# Want to buy: Gheenoe



## Coosa (Oct 6, 2015)

I have been looking for a little while without much luck here in Texas. Was wondering if anyone has or knows of a gheenoe someone is willing to part with. I would prefer an LT25 or Classic but interested in anything.

Would also be interested in any lower cost/smaller skiff. I'm located in Houston. Willing to travel some but would like to avoid the trip to Florida if I can find something closer.


----------



## bd24 (Aug 24, 2016)

Just my .02 for what it is worth. Gheenoes are tippy little water crafts. If you have good balance go for it, but I would hold out for something with a little more stability. Putting two people in a gheenoe makes for a long day. 

Check out microskiff.com if you haven't already.


----------



## Coosa (Oct 6, 2015)

I stand up and fish out of my kayak quite a bit so I'm not too worried about that. I've always heard they are pretty stable though. I know a lot of people love them but I guess it just depends on what you are looking for. Thanks for the input.

I'll keep an eye on microskiff as well. Thank you!


----------



## bd24 (Aug 24, 2016)

Coosa said:


> I stand up and fish out of my kayak quite a bit so I'm not too worried about that. I've always heard they are pretty stable though. I know a lot of people love them but I guess it just depends on what you are looking for. Thanks for the input.
> 
> I'll keep an eye on microskiff as well. Thank you!


At the very least microskiff will give you an idea of other types of craft out there. The classifieds section is pretty active. Good luck in the search.


----------



## netboy (Dec 12, 2006)

We bought a used Gheenoe for fly fishing the rivers in north Arkansas. We have been very happy with it. We mostly use it for a taxi to get us to the good wade fishing spots. It runs pretty shallow and easy to pull over the really shallow shoals. Found a great deal on it up there. It is pretty stable when we do fly fish out of it. 
It has a 3hp Yamaha and a galvanized trailer (all for $700).


----------



## karstopo (Jun 29, 2009)

I fished once out of a Gheenoe, one of the smallest models as I understood them, and thought the craft to be very stable. We had 2 people aboard, one to pole and one to fish, and it was very viable as a stand up and fish stalking platform. I also got the impression they are pretty rare in Texas. 

I fish out out of a Commander 140 and if I was fishing solo I'd pick that over a Gheenoe. The Gheenoe, with a small outboard, does give one a ~3 times greater range than the typical kayak. I think the Gheenoe would be tougher to handle and position solo versus a kayak. But if you are off to some far away flat to wade, The Gheenoe with an outboard will get you there when a kayak isn't going to cut it.


----------



## southpaw (Feb 25, 2009)

Coosa check your PMs


----------

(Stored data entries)
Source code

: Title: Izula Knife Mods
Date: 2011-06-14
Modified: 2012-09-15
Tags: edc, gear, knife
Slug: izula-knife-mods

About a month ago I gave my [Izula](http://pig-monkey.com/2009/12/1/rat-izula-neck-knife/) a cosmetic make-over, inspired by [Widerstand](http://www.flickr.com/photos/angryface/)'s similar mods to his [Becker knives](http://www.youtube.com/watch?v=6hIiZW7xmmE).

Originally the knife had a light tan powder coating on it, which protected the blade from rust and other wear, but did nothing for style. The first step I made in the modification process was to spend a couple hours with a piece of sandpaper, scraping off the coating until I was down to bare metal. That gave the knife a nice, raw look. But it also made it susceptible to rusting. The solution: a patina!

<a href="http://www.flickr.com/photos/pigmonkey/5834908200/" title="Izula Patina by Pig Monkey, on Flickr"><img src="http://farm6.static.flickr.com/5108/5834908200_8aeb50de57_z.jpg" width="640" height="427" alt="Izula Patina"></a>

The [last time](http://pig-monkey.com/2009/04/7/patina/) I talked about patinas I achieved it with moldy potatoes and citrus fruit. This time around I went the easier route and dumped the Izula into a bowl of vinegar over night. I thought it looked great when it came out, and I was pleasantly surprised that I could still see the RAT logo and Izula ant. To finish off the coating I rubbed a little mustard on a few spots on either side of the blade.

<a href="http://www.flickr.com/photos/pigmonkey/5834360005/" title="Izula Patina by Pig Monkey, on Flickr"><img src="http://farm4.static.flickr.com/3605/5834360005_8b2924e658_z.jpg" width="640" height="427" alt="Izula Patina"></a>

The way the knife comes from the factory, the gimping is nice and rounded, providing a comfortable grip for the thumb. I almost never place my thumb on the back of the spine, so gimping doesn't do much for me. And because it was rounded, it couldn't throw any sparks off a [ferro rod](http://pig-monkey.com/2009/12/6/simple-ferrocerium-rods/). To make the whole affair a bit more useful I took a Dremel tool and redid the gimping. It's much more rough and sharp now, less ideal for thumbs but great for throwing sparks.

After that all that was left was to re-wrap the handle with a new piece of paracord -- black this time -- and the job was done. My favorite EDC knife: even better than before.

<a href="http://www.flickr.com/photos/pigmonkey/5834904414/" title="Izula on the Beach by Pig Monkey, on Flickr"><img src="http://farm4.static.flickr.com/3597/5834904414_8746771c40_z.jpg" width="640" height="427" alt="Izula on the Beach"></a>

TASK TO CARRY OUT:
Quote the Gheenoe thread word for word between "I have been" and "you haven't already.", inclusive.

EXERCISE RESULT:
I have been looking for a little while without much luck here in Texas. Was wondering if anyone has or knows of a gheenoe someone is willing to part with. I would prefer an LT25 or Classic but interested in anything.

Would also be interested in any lower cost/smaller skiff. I'm located in Houston. Willing to travel some but would like to avoid the trip to Florida if I can find something closer.


----------



## bd24 (Aug 24, 2016)

Just my .02 for what it is worth. Gheenoes are tippy little water crafts. If you have good balance go for it, but I would hold out for something with a little more stability. Putting two people in a gheenoe makes for a long day. 

Check out microskiff.com if you haven't already.